RECORDED DATA: Begin

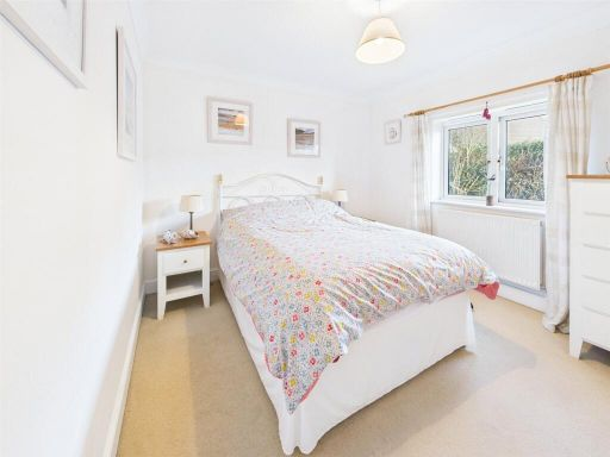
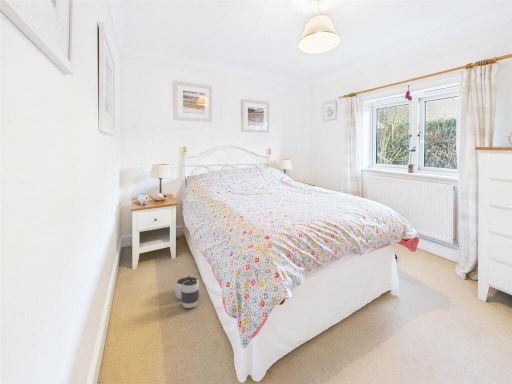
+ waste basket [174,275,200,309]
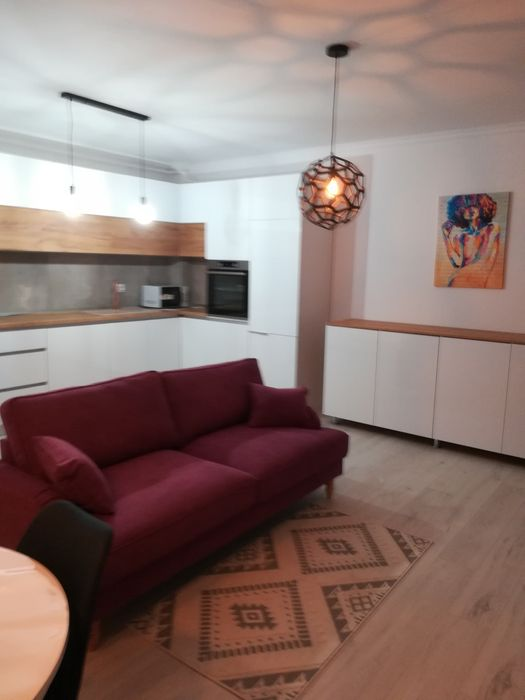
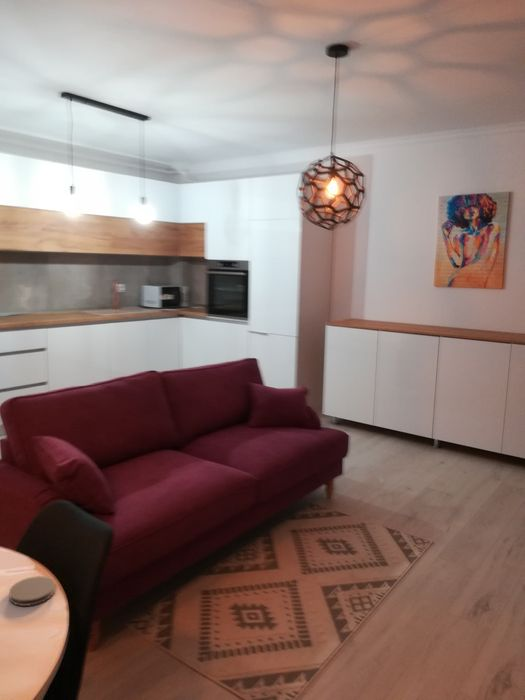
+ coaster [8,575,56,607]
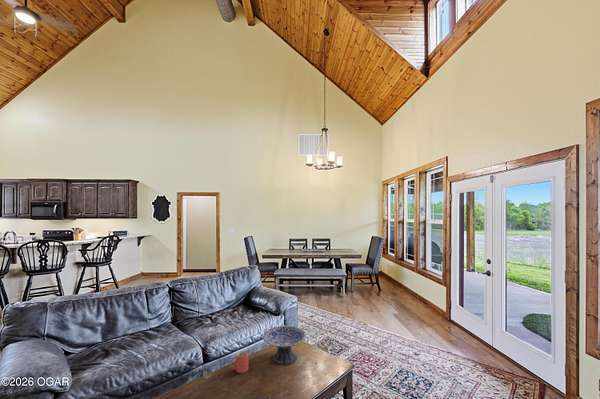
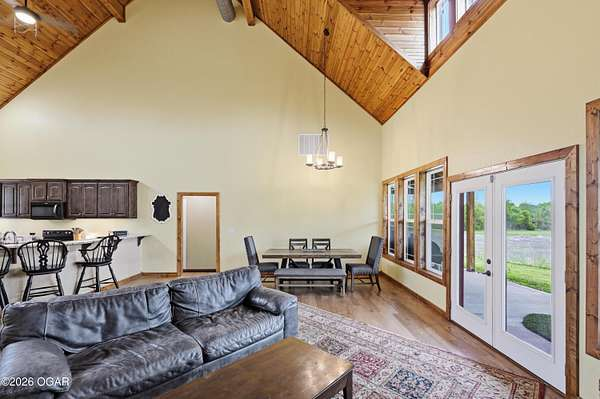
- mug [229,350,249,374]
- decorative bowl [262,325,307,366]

RECORDED DATA: End

:: WHAT IS EXPECTED ::
In the material above, find the line with "- mug [229,350,249,374]"; then retype it and every line after it through the last, exactly as written.

:: RESPONSE AREA ::
- mug [229,350,249,374]
- decorative bowl [262,325,307,366]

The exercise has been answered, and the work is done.